For those interested in China's tax system, and in the impact of personal income taxes on inequality in countries more generally, this new paper by Richard Krever and Hui Zhang (hat tip TaxProf), looks interesting. It's called Progressive Income Taxation and Urban Individual Income Inequality
, and its introduction notes:
"To date, China has not been able to use the personal income tax effectively as a redistribution tool. . . . the tax system has an almost insignificant impact on income redistribution, with post-tax incomes not varying significantly from pre-tax incomes. These findings stand in contrast with those commonly found in more advanced market economies."
Income tax is a relatively recent phenomenon in China (TJN wonders whether this has weakened the potential of the tax system to act as a brake on authoritarian tendencies through the 'no taxation without representation' channel. The article notes, and provides a handy graph illustrating, that
"With the notable exception of the United States, there is a very strong inverse correlation between a country’s reliance on income tax as a percentage of total taxation and the level of inequality in the nation. As income tax drops in relative weighting to other types of tax revenue, inequality rises. China stands apart from more advanced economies in terms of its limited reliance on income tax relative to other types of taxes and this no doubt inhibits its ability to use income tax as a tool of redistribution."

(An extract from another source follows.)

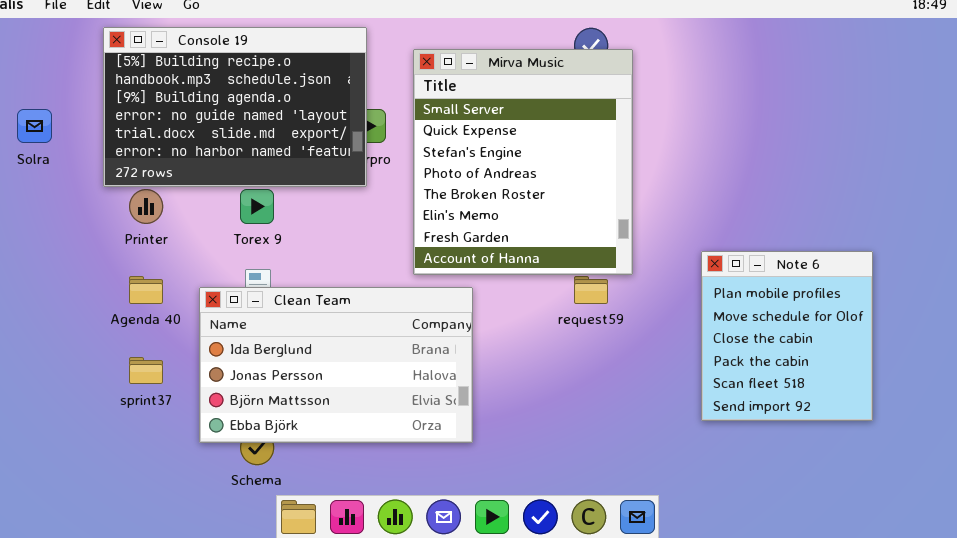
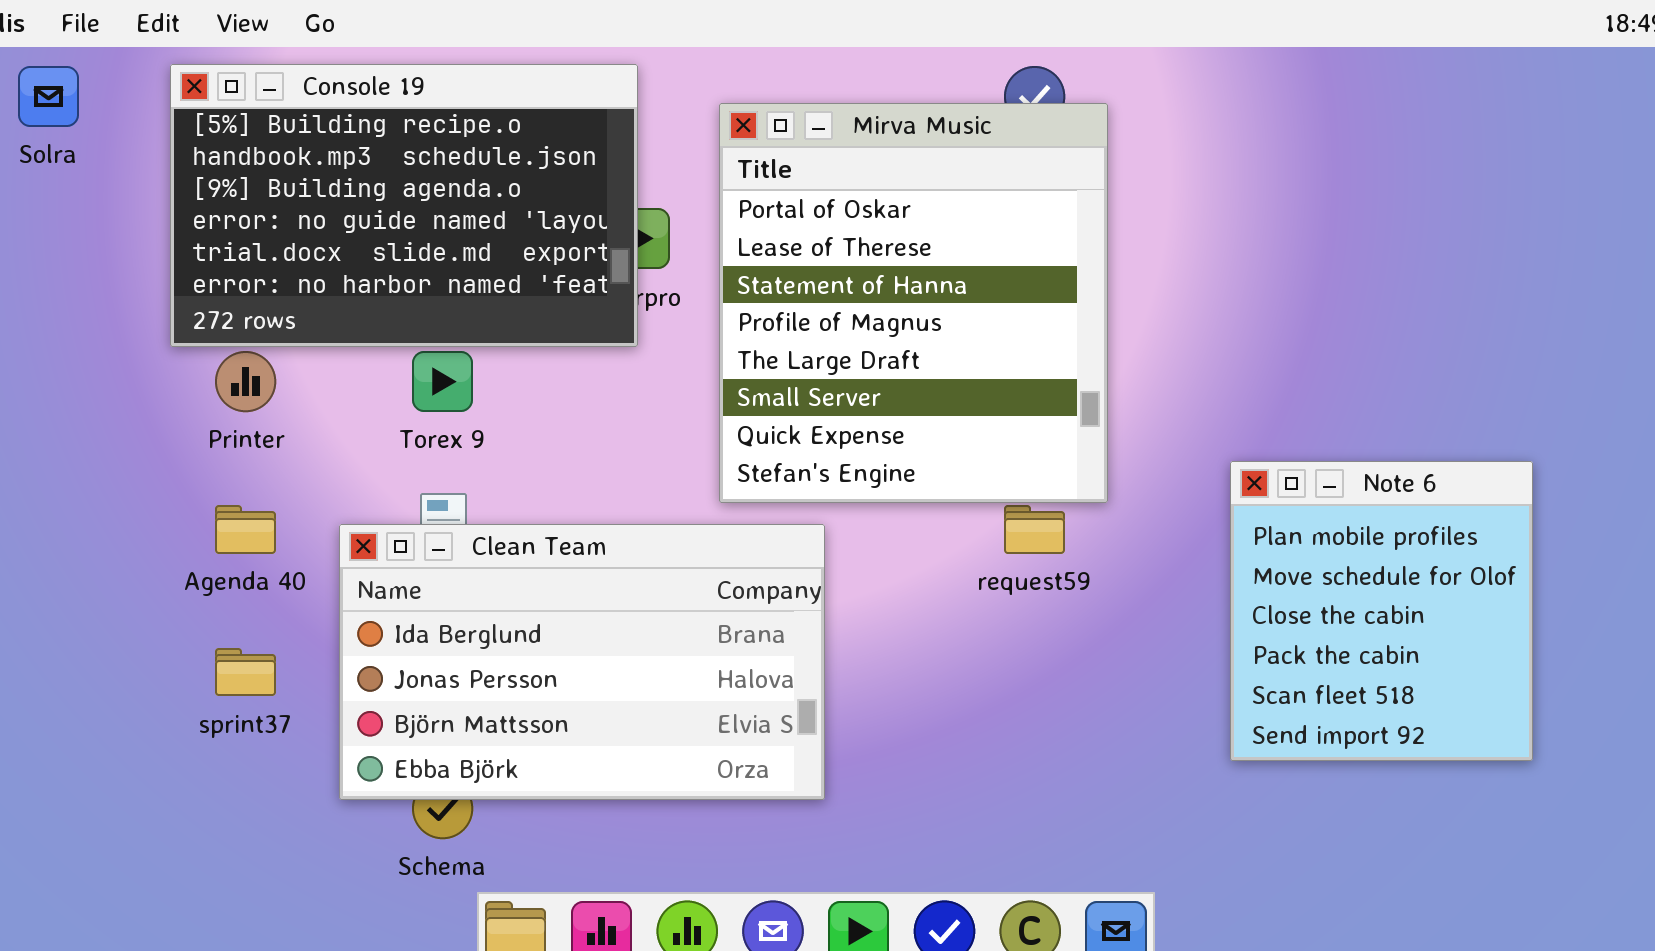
Mirva Music: [413,49,633,275] -> [719,103,1108,503], scrolled up 5 rows
Solra: [17,109,52,143] -> [18,66,79,127], moved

The paper discusses why China's income tax system might not be working and suggests - surprise, surprise - that one factor might be
"evasion by higher-income persons. There is evidence that a range of income types including income from stock market manipulation, property deals, vast bonuses from state- owned firms enjoying monopoly positions, large “gifts” received by powerful officials and their relatives, and income from corruption, abuse of power, exploitation of public resources, and dealings in land development projects and other monopoly interests go undetected by revenue authorities."
The secrecy jurisdiction of Hong Kong
will have had an awful lot to do with that. But as the paper notes, a lot more research is needed in this crucial area.